Dan Aisyah binti Abi Bakar serta Hafshah, keduanya saling bantu membantu (membuat susah) seluruh istri Nabi shallallahu ‘alaihi wa sallam. Maka aku tanyakan, “Wahai Rasulullah, apakah engkau menceraikan mereka?” Beliau menjawab, “Tidak”, Aku kembali berkata, “Wahai Rasulullah, sesungguhnya aku masuk ke masjid dan kaum muslimin sedang memukul-mukul tanah dengan kerikil seraya mengatakan, “Rasulullah shallallahu ‘alaihi wa sallam telah menceraikan isteri-isterinya. Apakah aku harus turun dan memberitahukan mereka bahwasanya engkau tidak menceraikan isteri-isterimu?” Beliau menjawab, “Ya, jika engkau mau.”
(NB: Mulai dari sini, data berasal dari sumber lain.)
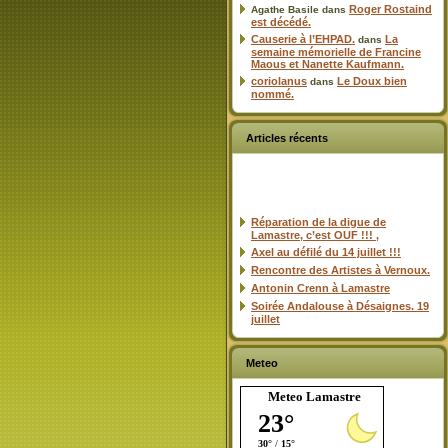
Roger Rostaind
Agathe Basile
dans
est décédé.
Causerie à l’EHPAD.
La
dans
semaine mémorielle de Francine
Maous et Nanette Kaufmann.
coriolanus
Le Doux bien
dans
nommé.
Articles récents
Réparation de la digue de
Lamastre, c’est OUF !!! ,
Axel au défilé du 14 juillet !!!
Rencontre des Artistes à Vernoux.
Antonin Crenn à Lamastre
Soirée Andalouse à Désaignes. 19
juillet
Meteo
Meteo Lamastre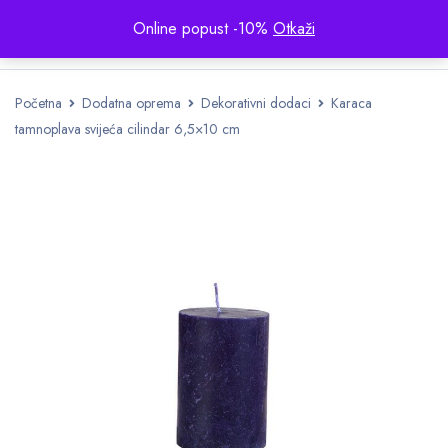
Online popust -10%
Otkaži
Početna
Dodatna oprema
Dekorativni dodaci
Karaca
tamnoplava svijeća cilindar 6,5×10 cm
Maka aku terus berbicara dengannya hingga hilang gurat kemurahan dari wajahnya sehingga beliau menyeringai (sampai terlihat giginya) dan tertawa. Dan beliau termasuk orang yang memiliki gigi yang sangat bagus. Kemudian Nabiyullah shallallahu ‘alaihi wa sallam turun dan aku pun turun, aku berpegangan ke tangga sedangkan Rasulullah shallallahu ‘alaihi wa sallam turun seakan-akan beliau berjalan di atas tanah, beliau tidak menyentuh (pegangan kayu) dengan tangannya. Aku lalu berakta, “Wahai Rasulullah, sesungguhnya engkau berada di dalam kamar selama 29 hari?” Beliau berkata, “Sesungguhnya satu bulan itu bisa 29 hari.” Aku kemudian berdiri di pintu masjid dan berseru dengan suara yang kuat, “Rasulullah shallallahu ‘alaihi wa sallam tidak menceraikan isteri-isterinya.”
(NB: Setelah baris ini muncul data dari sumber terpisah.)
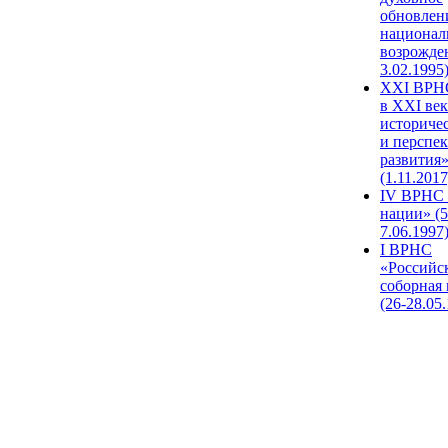
обновлен
национал
возрожде
3.02.1995
XХI ВРНС
в XXI век
историче
и перспе
развития
(1.11.2017
IV ВРНС 
нации» (5
7.06.1997
I ВРНС
«Российс
соборная
(26-28.05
Dan turunlah ayat ini, “Dan apabila datang kepada mereka suatu berita tentang keamanan, ataupun ketakutan, mereka lalu menyiarkannya. Dan kalau mereka menyerahkan kepada Rasul dan Ulil Amri di antara mereka, tentulah orang-orang yang ingin mengetahui kebenarannya (akan dapat) mengetahuinya dari mereka (Rasul dan Ulil Amri). Maka aku mengistinbath perkara itu, lalu Allah Subhanahu wa Ta’ala menurunkan ayat takhyir.” Telah lewat dalam surat al-Baqarah perkatan Umar,
“(Pendapatku) diperkenankan Tuhanku dalam tiga perkara, lalu ia menyebutkan di antaranya: “Jika Nabi menceraikan kamu, boleh jadi Tuhannya akan memberi ganti kepadamu dengan isteri-isteri yang lebih baik daripada kamu.”